Part:BBa_K2629000:Design
The goal of our detector is to reveal the presence of Pseudomonas aeruginosa in a sample thanks to the specific lysis by a bacteriophage. The design of this detector has been inspired by Cork Ireland 2015 team : they created different based on the perfect complementarity of the double strand DNA.

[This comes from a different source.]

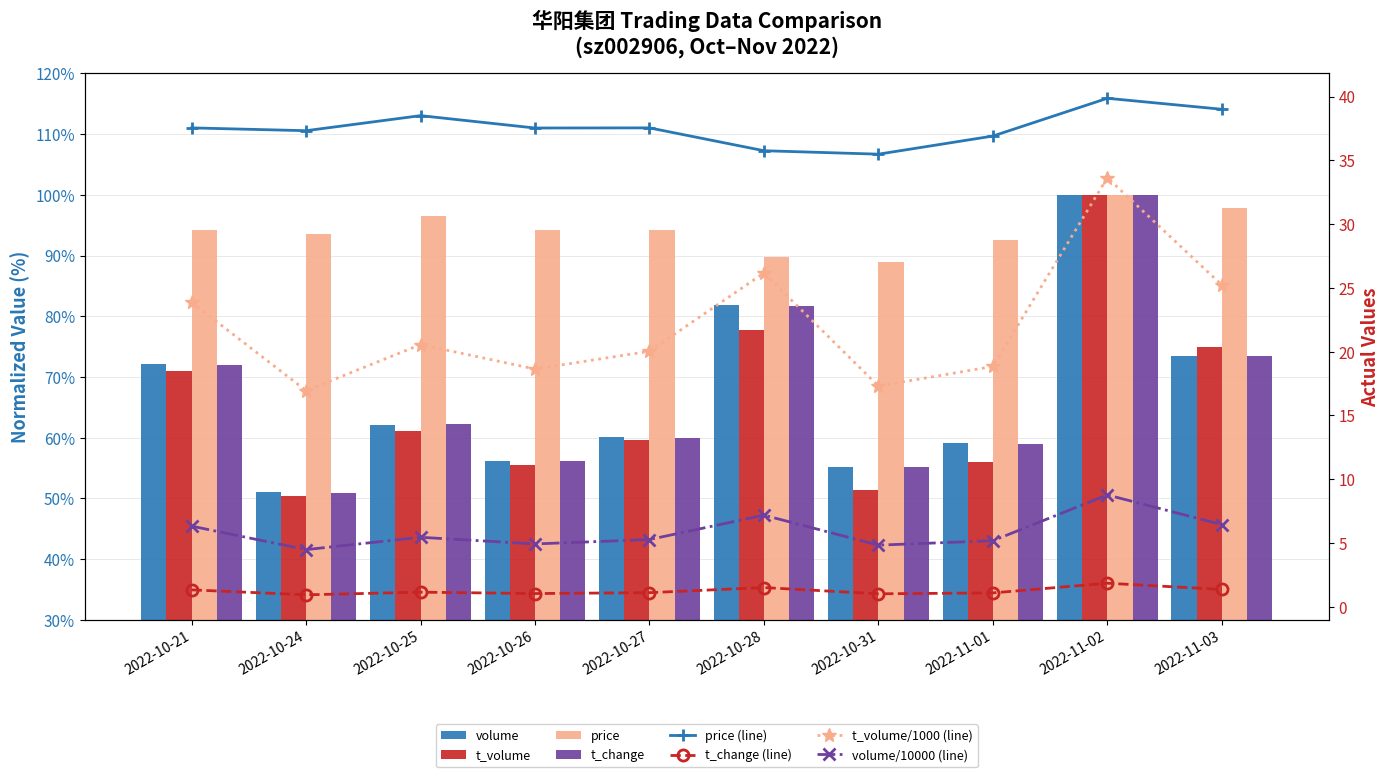

What is the label of the 10th bar from the left?

2022-11-03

Thus, we - Grenoble team 2018 - decided to create a similar detector for Pseudomonas aeruginosa pathogen.
Design Notes
The probe is designed in order to detect a fragment less than 100 bp. The aim is to create a single strand window that enable the perfect hybridization of our choosen target. It is made by: → Two restrictions enzymes producing cohesives end, SphI and NgoMIV, which goal is to remove the little sequence in between on the bottom strand and thus create a perfect complementarity with the target. But at the end we trust that using PCR linearization could reduce the background of uncut plasmid. → Twi nicking enzymes, Nt.BspQ1 and Nb.BssS1, enzymes that cut one strand of the double DNA strand.
Source
The aim is to detect a small fragment of Pseudomonas aeruginosa DNA. The target was found in ProC gene (822bp) from PAO1 strain (GenBank : AAG03782.1) located in PA0393 locus. The target is located between nucleotide 766 and nucleotide 802. ProC is an housekeeping gene found in all Pseudomonas aeruginosa strains and not linked in pathogenic behavior of Pseudomonas aeruginosa.